* [Objetivo]:
Prosiga el hilo del foro sobre acondicionamiento medioambiental en embalses y pantanos a partir de su última frase.

* [Fragmento para leer]:
◇ ◇ ◇ ◇ ◇
# MEDIO FÍSICO > Embalses > Embalses - General >  Acondicionamiento medioambiental en Embalses y Pantanos

## juasanlo

Hola que tal?
a ver si me podeis decir algunos embalses o pantanos que conozcais donde hayan hecho algunas actuaciones de acondicionamiento o adecuacion medioambiental, como plantaciones de ribera, itinerarios interpretativos, observatorios de aves, embarcaderos, actuaciones recreativas, etc... para poder visitarlos o indagar en internet.
Es porque quiero aconsejar sobre algunas actuaciones y me gustaria ver que es lo que se ha hecho por otros sitios y cual ha sido el enfoque de las actuaciones?.
Gracias

----------


## Quedainauguradoestpantano

> Hola que tal?
> a ver si me podeis decir algunos embalses o pantanos que conozcais donde hayan hecho algunas actuaciones de acondicionamiento o adecuacion medioambiental, como plantaciones de ribera, itinerarios interpretativos, observatorios de aves, embarcaderos, actuaciones recreativas, etc... para poder visitarlos o indagar en internet.
> Es porque quiero aconsejar sobre algunas actuaciones y me gustaria ver que es lo que se ha hecho por otros sitios y cual ha sido el enfoque de las actuaciones?.
> Gracias


¿Adecuación medioambiental en embalses y pantanos? JAJAJAJAJAJAJA. 
En otros países vale, a lo mejor. En España eso es ciencia ficción. Alguna excepción habrá, pero por lo general nada de nada.

----------


## Luján

Pues en algunos de los embalses del norte, de las cuencas internas del País Vasco recuerdo haber leído algo aquí en el foro.

Hay más de un embalse que tienen recorridos circundantes.
◇ ◇ ◇ ◇ ◇
* [Material extraído]:
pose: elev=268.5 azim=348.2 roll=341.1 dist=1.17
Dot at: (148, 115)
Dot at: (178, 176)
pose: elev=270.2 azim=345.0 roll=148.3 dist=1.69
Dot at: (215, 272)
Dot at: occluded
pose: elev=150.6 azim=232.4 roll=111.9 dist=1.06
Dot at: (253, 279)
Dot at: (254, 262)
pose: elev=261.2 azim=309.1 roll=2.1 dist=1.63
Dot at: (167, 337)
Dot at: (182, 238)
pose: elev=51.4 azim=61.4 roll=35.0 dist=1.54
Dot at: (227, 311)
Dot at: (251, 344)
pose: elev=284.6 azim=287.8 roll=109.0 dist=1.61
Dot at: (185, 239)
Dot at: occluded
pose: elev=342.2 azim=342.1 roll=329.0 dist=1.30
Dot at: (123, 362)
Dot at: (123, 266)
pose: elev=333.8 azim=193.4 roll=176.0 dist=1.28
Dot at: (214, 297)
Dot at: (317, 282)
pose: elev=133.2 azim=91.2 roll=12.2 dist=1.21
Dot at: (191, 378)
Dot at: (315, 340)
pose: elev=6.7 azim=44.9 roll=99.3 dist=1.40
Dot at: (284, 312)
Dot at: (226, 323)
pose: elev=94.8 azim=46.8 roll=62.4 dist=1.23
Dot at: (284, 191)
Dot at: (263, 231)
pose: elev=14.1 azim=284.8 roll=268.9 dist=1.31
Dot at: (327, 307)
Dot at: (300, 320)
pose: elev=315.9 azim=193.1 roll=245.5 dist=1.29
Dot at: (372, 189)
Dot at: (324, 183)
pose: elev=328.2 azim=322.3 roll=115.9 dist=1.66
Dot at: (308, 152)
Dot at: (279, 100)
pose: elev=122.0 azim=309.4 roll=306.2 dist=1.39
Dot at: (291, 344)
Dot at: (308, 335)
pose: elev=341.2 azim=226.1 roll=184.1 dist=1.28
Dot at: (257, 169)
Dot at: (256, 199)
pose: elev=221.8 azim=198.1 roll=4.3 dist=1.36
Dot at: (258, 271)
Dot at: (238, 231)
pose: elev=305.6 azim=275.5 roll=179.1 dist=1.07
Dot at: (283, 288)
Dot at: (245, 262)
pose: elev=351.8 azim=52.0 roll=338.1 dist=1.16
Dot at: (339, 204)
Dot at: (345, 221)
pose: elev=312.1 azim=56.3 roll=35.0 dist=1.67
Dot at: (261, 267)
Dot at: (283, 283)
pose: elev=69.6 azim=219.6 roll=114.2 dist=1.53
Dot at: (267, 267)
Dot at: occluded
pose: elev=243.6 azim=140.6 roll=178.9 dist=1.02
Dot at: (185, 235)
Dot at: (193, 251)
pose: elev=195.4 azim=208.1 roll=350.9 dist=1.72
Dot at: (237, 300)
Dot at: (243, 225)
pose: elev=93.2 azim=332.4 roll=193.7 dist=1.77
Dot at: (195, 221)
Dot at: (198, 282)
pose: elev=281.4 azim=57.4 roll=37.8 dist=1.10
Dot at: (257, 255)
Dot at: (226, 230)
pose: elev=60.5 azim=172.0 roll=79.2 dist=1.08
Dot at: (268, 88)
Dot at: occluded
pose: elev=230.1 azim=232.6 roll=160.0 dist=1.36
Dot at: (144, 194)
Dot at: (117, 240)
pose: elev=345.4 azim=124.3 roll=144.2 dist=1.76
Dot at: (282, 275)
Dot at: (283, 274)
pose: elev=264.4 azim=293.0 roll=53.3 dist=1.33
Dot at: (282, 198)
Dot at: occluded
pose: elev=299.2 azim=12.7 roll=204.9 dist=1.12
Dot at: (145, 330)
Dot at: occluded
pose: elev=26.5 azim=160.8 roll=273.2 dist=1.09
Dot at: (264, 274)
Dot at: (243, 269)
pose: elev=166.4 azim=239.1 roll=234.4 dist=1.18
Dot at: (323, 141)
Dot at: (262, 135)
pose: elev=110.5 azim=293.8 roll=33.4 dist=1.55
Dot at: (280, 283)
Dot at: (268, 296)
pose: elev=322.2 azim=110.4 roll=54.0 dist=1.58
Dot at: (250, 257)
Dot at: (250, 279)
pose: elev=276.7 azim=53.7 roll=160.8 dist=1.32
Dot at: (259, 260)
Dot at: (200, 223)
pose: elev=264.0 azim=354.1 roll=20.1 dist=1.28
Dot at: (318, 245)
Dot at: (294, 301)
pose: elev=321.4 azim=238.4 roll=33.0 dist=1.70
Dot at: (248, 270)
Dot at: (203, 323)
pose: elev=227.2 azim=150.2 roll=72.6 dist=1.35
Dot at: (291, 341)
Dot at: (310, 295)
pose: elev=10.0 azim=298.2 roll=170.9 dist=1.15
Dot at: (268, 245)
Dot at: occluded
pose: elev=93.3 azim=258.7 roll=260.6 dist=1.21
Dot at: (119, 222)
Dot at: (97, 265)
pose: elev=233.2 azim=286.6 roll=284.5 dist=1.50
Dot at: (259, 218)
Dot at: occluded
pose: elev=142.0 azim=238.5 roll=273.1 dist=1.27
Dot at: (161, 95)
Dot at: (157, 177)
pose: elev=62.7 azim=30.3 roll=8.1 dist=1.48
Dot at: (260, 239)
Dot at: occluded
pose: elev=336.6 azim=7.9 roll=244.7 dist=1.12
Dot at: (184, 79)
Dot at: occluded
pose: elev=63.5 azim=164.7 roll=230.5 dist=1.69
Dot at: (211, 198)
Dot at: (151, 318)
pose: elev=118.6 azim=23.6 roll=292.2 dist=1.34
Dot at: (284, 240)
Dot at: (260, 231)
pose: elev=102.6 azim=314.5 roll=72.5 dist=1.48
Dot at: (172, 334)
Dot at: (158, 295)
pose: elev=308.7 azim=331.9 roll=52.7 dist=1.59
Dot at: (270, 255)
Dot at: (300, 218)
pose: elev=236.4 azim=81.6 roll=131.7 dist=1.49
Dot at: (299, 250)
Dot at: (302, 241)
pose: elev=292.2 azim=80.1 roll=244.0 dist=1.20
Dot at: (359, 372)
◇ ◇ ◇ ◇ ◇
* [Respuesta del ejercicio]:
De embarcaderos, actuaciones recreativas, etc. sí que hay a patadas.

----------


## juasanlo

Y alguno donde hayan hecho actuaciones de indole recreativo ultimamente?, p.ej. playas artificiales, embarcaderos, senderos y rutas por los alrededores, observatorios.......
decirme si conoceis alguno....,

----------


## REEGE

En Vadomojón creo que se hizo una actuación recreativa... Espero que éste enlace te diga algo:
http://www.eldiadecordoba.es/article...ta/verano.html

En el Embalse de Valparaiso también me suena algo por el estilo...
Te sugiero que escribas en Google, actuaciones recreativas en embalses y seguro que encuentras cosillas
Un saludo.

----------


## juasanlo

alguien conoce algun embalse mas donde hayan hecho actuaciones de indole ambiental y/o recreativo¿?

----------


## Luján

Quizás esto te pueda interesar:

http://foros.embalses.net/showthread...813#post107813


También, podría considerarse actuación ambiental la limpieza de lodos del embalse de Almansa. Puedes verlo en su foro.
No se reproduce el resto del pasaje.